To create the new database, take the following steps:

  1. Log in to the Aiven web console, and select your service from the Services page.
  2. In your service's page, select Databases and tables from the sidebar.
  3. In the Databases and tables page, select Create database > ClickHouse database.
  4. In the Create ClickHouse database window, enter name datasets for your database and select Create database.

Connect to the ClickHouse database

We will be using the ClickHouse client to connect to the server. Follow the separate guide to familiarize yourself with how to set up and start using the ClickHouse client.

To connect to the server, use the connection details that you can find in the Connection information section of the Overview page in the Aiven web console.
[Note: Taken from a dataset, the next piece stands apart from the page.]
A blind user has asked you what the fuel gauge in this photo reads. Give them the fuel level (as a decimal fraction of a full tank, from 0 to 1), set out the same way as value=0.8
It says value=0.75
You will need Host, Port, User, and Password.

docker run --interactive            \
--rm clickhouse/clickhouse-server clickhouse-client \
--user USERNAME \
--password PASSWORD \
--host HOST \
--port PORT \
--secure

Once you're connected, you can run queries from within the ClickHouse client.

Create tables

The next step is to add new tables to your newly created database. The ClickHouse documentation includes sample CREATE TABLE commands with the recommended table structure, use it to create the tables for both hits_v1 and visits_v1:

CREATE TABLE datasets.hits_v1 [...]
CREATE TABLE datasets.visits_v1 [...]
note

If no database is specified, the default one is used.

Load data

Now that you have a dataset with two empty tables, we'll load data into each of the tables. However, because we need to access files outside the docker container, we'll run the command specifying --query parameter. To do this:

  1. Go to the folder where you stored the downloaded files for hits_v1.tsv and visits_v1.tsv.

  2. Run the following command:

    cat hits_v1.tsv | docker run        \
    --interactive \
    --rm clickhouse/clickhouse-server clickhouse-client \
    --user USERNAME \
    --password PASSWORD \
    --host HOST \
    --port PORT \
    --secure \
    --max_insert_block_size=100000 \
    --query="INSERT INTO datasets.hits_v1 FORMAT TSV"
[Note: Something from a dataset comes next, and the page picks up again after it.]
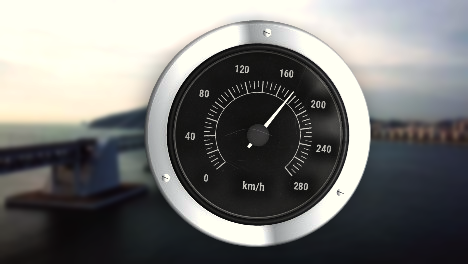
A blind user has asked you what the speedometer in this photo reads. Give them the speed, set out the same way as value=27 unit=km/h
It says value=175 unit=km/h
    hits_v1.tsv contains approximately 7Gb of data. Depending on your internet connection, it can take some time to load all the items.

  3. Run the corresponding command for visits_v1.tsv:

    cat visits_v1.tsv | docker run      \
    --interactive \
    --rm clickhouse/clickhouse-server clickhouse-client \
    --user USERNAME \
    --password PASSWORD \
    --host HOST \
    --port PORT \
    --secure \
    --max_insert_block_size=100000 \
    --query="INSERT INTO datasets.visits_v1 FORMAT TSV"

You should now see the two tables in your database and you are ready to try out some queries.

Run queries

Once the data is loaded, you can run queries against the sample data you imported. For example, here is a command to query the number of items in the hits_v1 table:

SELECT COUNT(*) FROM datasets.hits_v1

Another example uses some additional query features to find the longest lasting sessions:

SELECT StartURL AS URL,
MAX(Duration) AS MaxDuration
FROM datasets.visits_v1
GROUP BY URL
ORDER BY MaxDuration DESC
LIMIT 10

View tables in the console

You can also use the database and added tables with the data in the Aiven web console. You can find them by selecting Databases & Tables from the sidebar of your service's page in Aiven Console.